Which voice sounds natural — and which lands in the uncanny zone?

Reference-free, waveform-only micro-acoustics — jitter, shimmer, harmonics-to-noise — plus loudness steadiness, measured on each model's own output. No MOS-prediction model, no listening panel; the same Praat / openSMILE spine Speko runs on its text-to-speech benchmark.

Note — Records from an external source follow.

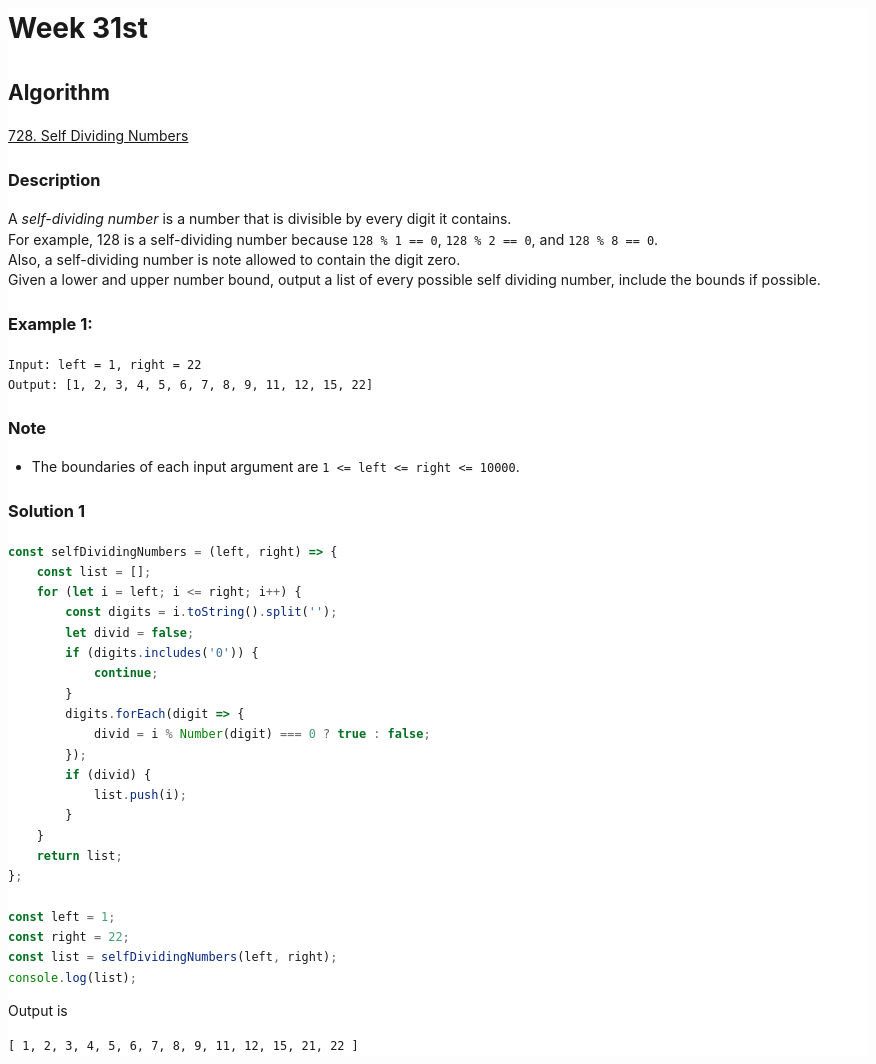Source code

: # Week 31st
## Algorithm
[728. Self Dividing Numbers](https://leetcode.com/problems/self-dividing-numbers/description/)  

### Description
A *self-dividing number* is a number that is divisible by every digit it contains.  
For example, 128 is a self-dividing number because `128 % 1 == 0`, `128 % 2 == 0`, and `128 % 8 == 0`.  
Also, a self-dividing number is note allowed to contain the digit zero.  
Given a lower and upper number bound, output a list of every possible self dividing number, include the bounds if possible.  

### Example 1:
```
Input: left = 1, right = 22
Output: [1, 2, 3, 4, 5, 6, 7, 8, 9, 11, 12, 15, 22]
```

### Note
- The boundaries of each input argument are `1 <= left <= right <= 10000`.

### Solution 1
```javascript
const selfDividingNumbers = (left, right) => {
	const list = [];
	for (let i = left; i <= right; i++) {
		const digits = i.toString().split('');
		let divid = false;
		if (digits.includes('0')) {
			continue;
		}
		digits.forEach(digit => {
			divid = i % Number(digit) === 0 ? true : false;
		});
		if (divid) {
			list.push(i);
		}
	}
	return list;
};

const left = 1;
const right = 22;
const list = selfDividingNumbers(left, right);
console.log(list);
```
Output is  
```
[ 1, 2, 3, 4, 5, 6, 7, 8, 9, 11, 12, 15, 21, 22 ]
```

PRELIMINARY production · 3 realtime models · n=6 clips each · single run
What we found

xAI Grok produces the cleanest voice — harmonics-to-noise 17.5 dB, the only model above the clean-voice threshold — while the original gpt-realtime is the roughest (highest shimmer, lowest HNR). gpt-realtime-2 lands between them. All three run hotter on jitter than natural human speech.

Model
Jitter (%) Lower is better natural 0.4–1.0%
Shimmer (%) Lower is better natural 3–6%
Harmonics-to-noise (dB) Higher is better natural > 15 dB clean
Loudness CV Lower is better natural lower = steadier
OpenAI gpt-realtime 1.74 ★ 8.77 10.83 0.66 ★
OpenAI gpt-realtime-2 2.09 6.4 ★ 13.61 0.67
xAI Grok Voice (think-fast) 1.86 6.87 17.53 ★ 0.72

★ = best on that metric. Lower jitter/shimmer/loudness-CV is better; higher harmonics-to-noise is better.

Preliminary: 6 varied-prompt clips per model from a single production capture, no confidence interval yet. The numbers are real and reference-free — they move to MEASURED once we have ≥3 runs with a CI and per-language splits. Reproduce from ~/speko-realtime-test/s2s-audio-quality/MULTIMODEL.json.